**Work required:** Pick out each line in the items below that contains the word "Information", and copy those lines.

[Stored data entries]
------------------------------------------------
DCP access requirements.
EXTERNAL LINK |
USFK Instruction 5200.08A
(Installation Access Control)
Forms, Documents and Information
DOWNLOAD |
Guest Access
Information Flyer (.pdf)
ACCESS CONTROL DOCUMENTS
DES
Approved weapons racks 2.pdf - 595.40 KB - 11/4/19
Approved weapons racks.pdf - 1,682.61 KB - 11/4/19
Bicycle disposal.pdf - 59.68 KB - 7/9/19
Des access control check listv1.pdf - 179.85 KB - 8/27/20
------------------------------------------------
**Written response:**
Forms, Documents and Information
Information Flyer (.pdf)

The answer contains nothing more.